#### Text
Pressure has mounted for British Prime Minister, David Cameron, to ensure his government invokes article 50 of the Lisbon Treaty as soon as possible.

Cameron, who said he would resign as prime minister by October, said his successor will be who decides on how to do so.

Belgium’s Prime Minister, Charles Michel, said the important thing now was to keep a “cool head” and achieve stability.

“The UK now says, after the Brexit referendum, that it needs more time, but that is nothing else than ‘British surrealism’,” he said.

“The 27 must continue to give an image of unity,” the Prime Minister of Luxembourg, Xavier Bettel, said on his arrival.

He underlined his opposition to any division of “different small groups” such as a FrenchGermanItalian axis, the six founding nations or the Visegrad group that includes the Czech Republic, Hungary, Poland and Slovakia.

#### Tasks
**A)** Name every person named in the Brexit article.
**B)** Retype the stretch of the Brexit article from "Belgium’s Prime Minister, Charles" through "Poland and Slovakia.".

#### Record excerpts
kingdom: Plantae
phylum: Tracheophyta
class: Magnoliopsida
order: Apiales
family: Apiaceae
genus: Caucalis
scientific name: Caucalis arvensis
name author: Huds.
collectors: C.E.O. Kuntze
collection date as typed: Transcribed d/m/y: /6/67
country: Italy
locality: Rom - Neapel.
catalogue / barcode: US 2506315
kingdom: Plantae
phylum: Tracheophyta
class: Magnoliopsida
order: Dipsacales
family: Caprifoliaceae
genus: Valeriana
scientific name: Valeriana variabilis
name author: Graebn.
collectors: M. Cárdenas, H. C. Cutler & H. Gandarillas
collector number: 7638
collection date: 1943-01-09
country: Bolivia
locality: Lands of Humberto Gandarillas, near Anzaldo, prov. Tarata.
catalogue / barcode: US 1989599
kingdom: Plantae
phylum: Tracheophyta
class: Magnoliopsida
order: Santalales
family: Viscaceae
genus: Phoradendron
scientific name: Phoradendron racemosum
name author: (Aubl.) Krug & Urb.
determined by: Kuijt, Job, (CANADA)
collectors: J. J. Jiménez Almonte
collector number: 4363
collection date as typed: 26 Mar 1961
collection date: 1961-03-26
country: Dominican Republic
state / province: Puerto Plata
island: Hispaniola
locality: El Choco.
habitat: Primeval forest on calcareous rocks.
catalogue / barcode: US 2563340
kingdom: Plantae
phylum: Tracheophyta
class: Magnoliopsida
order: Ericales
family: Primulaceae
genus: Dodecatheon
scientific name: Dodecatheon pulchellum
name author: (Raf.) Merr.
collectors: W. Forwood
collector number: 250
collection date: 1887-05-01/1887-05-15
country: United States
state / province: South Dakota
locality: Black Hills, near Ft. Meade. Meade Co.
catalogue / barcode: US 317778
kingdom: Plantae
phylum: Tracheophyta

#### Results by task
**A)** David Cameron, Charles Michel, Xavier Bettel

**B)**
Belgium’s Prime Minister, Charles Michel, said the important thing now was to keep a “cool head” and achieve stability.

“The UK now says, after the Brexit referendum, that it needs more time, but that is nothing else than ‘British surrealism’,” he said.

“The 27 must continue to give an image of unity,” the Prime Minister of Luxembourg, Xavier Bettel, said on his arrival.

He underlined his opposition to any division of “different small groups” such as a FrenchGermanItalian axis, the six founding nations or the Visegrad group that includes the Czech Republic, Hungary, Poland and Slovakia.